> EXERCISES TO COMPLETE:
1. Rewrite the strike-response advice, everything from "You want the" down to "attacker, it’s YOU.", replacing "injury" with "damage".
2. Carry the advice on landing the first strike forward from its final sentence.

> ARTICLE:
■ ■ ■ ■

Someone recently wrote in regarding strike response and how to be the first one to act in a violent situation:
Dan H. writes:
“I am working my way through your DVD series “Surviving the Most Critical 5 Seconds of Your Life,” and I understand and appreciate the series of actions based on response, etc.
My question is one of getting the first strike and the initial injury to get the process started.
Will you share with me the mind-set, readiness, or just general info on setting up this first strike? Seems to me this is the most critical time as my attacker is still at full capacity.”
Dan,
You are absolutely right: Everything hinges on that initial injury. Violence is a struggle until someone gets a debilitating injury, and then the situation landslides in the favor of the person who dished it out. Everything after that is academic.
The first rule is: INJURY NOW!
This means don’t waste time looking for an opening to strike or waiting to see what he’s going to do. As soon as you realize it’s on, break something inside of him. No assessment phase, no dropping into a fighting stance, no waiting to block, counter or otherwise engage with his skill or athleticism. Violence isn’t chess at 90-miles-per-hour. It’s a demolition derby.
This is why we train the way we do: You get out on the mats, and when it’s your turn, the first thing you do is plow through a target with a strike to cause injury. You’re training your brain to look for targets and smash them with no hesitation or monkeying around.
If you can “put your dukes up,” you can use the same motion to put your fingers into his eyes or your forearm though his neck. Don’t waste that motion by going halfway.
You want the first thing that hops out of you to be injury, and as you practice, so you shall perform.
So the simple (though possibly unsatisfying) answer is get straight to it. Beeline from where you are through a target to smash it with a targeted strike. Keep going until you get that injury. (You’ll know it when you get it.) Then repeat until you recognize non-functionality (you’ll know that when you see it, too).
A couple of pointers on mind-set:
If there’s an attacker, it’s YOU.
He may have started it—and for us civilians, nine times out of 10, it will come out of nowhere—but the first thing you will do is attack him to injure him, break him until he’s nonfunctional, and finish it.

■ ■ ■ ■

> DATA EXTRACT:
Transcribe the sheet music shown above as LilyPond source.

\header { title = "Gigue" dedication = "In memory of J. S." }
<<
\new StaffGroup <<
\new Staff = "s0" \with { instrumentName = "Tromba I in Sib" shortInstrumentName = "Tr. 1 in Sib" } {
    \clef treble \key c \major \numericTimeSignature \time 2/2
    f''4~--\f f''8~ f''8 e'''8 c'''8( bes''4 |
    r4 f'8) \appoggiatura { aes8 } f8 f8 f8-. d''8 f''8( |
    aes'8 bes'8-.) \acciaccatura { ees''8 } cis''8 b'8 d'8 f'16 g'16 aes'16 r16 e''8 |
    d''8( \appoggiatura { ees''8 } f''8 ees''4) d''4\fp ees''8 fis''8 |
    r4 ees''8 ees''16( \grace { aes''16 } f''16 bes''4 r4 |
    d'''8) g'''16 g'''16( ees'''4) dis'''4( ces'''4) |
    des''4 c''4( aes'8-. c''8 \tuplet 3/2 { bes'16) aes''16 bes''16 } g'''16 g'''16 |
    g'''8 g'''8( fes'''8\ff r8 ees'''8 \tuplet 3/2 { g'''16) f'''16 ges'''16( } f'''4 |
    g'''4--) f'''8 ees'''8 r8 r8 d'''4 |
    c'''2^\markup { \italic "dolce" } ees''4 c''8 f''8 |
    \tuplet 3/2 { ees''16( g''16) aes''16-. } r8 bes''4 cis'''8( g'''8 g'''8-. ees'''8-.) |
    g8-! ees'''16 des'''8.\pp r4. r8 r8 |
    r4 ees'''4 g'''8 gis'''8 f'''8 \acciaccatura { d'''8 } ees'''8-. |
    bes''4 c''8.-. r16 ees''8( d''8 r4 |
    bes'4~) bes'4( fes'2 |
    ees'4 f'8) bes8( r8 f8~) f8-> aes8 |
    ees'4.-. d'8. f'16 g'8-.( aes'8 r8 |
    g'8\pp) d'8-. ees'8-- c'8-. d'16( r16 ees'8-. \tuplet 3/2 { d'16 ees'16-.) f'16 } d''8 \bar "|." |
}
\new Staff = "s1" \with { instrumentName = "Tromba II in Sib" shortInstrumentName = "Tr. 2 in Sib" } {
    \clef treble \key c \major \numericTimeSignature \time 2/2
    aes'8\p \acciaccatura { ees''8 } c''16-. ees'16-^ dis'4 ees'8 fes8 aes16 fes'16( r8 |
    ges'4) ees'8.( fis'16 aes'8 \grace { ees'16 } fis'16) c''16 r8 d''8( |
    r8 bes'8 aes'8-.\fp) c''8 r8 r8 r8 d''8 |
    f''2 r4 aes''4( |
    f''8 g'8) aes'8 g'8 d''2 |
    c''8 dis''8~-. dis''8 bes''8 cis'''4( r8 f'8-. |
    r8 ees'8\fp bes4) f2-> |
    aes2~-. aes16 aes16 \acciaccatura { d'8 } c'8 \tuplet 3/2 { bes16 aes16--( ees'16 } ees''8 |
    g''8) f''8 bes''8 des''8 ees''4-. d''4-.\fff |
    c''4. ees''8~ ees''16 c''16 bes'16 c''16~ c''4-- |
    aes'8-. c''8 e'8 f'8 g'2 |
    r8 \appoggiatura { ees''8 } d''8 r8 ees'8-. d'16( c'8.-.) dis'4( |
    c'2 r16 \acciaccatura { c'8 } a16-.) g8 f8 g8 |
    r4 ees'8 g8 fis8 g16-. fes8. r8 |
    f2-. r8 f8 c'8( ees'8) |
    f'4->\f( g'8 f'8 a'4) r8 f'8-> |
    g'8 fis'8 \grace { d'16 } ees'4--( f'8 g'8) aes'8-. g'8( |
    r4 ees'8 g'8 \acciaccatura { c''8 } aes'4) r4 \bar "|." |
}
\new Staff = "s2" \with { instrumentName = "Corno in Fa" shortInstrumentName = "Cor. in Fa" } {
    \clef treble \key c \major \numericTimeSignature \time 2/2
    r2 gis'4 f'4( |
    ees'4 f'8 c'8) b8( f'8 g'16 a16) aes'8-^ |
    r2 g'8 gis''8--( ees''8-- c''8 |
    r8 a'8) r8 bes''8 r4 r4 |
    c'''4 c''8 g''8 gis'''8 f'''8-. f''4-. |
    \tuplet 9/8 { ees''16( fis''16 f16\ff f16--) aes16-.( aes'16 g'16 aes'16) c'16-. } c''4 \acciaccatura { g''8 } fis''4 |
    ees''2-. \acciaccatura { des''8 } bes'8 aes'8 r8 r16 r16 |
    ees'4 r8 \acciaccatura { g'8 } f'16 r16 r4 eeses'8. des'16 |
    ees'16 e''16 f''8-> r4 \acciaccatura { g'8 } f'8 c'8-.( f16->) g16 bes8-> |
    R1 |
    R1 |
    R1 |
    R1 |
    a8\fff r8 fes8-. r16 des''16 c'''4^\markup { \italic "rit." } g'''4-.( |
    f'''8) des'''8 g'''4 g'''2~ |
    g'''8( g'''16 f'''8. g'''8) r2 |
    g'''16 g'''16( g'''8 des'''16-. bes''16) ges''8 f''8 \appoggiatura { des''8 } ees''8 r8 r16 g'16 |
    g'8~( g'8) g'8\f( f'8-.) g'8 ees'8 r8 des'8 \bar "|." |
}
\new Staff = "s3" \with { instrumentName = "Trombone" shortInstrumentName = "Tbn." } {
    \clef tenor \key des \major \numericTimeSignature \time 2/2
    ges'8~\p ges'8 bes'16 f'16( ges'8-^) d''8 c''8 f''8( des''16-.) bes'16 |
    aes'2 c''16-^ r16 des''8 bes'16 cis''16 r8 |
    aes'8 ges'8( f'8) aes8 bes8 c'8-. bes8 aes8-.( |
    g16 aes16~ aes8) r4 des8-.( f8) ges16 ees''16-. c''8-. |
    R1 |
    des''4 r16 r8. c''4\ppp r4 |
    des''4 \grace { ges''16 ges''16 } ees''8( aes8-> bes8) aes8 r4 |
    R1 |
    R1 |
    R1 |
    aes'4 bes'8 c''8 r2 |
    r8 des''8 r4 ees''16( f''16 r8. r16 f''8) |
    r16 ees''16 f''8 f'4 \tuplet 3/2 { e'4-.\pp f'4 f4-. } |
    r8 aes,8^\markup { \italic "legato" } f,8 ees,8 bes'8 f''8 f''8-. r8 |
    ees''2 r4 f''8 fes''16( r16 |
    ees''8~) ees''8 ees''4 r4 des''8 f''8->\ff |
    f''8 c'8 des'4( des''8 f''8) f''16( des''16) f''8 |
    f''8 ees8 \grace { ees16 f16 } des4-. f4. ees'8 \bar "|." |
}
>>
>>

■ ■ ■ ■

> RESPONSE LIST:
1.
You want the first thing that hops out of you to be damage, and as you practice, so you shall perform.
So the simple (though possibly unsatisfying) answer is get straight to it. Beeline from where you are through a target to smash it with a targeted strike. Keep going until you get that damage. (You’ll know it when you get it.) Then repeat until you recognize non-functionality (you’ll know that when you see it, too).
A couple of pointers on mind-set:
If there’s an attacker, it’s YOU.

2.
It’s not about what he’s doing or what he wants to do. It’s about you doing things to him to make him go on the defensive, try to block, back up, etc.
As long as you see yourself as the victim in the equation, you will be. Choose to be the problem instead of the one who has a problem. Make him try to solve it while you strike and injure him.
It’s not a fight. It’s a beating.
Fighting is hard. Injuring people is easy. Fighting with someone who’s bigger, stronger, skilled and motivated is not going to go well if you don’t have him beat in some of those categories. But everyone eats injury the same. In competition, it’s called cheating; in life-or-death violence, it’s called living.
If you see it as a struggle, it will be. If you see it as breaking things inside him, you will.
YOU don’t have to look any further than videos of criminal violence. And how do they engage? They don’t—they get straight to it. They wade in and hammer targets until they get the results they’re looking for. And then they pile it on. There is no consideration for the other man, his abilities or desires.
Change the way you look at the situation. Be the problem. Train accordingly—practice causing injury as the first thing you do. Resolve to get straight to it regardless of what has already happened—expect to get hit, cut, smacked, whatever. These things happen and we all have to accept that and get over it.
But the day belongs to the one who gets the first disabling injury.
Think and train to be that one.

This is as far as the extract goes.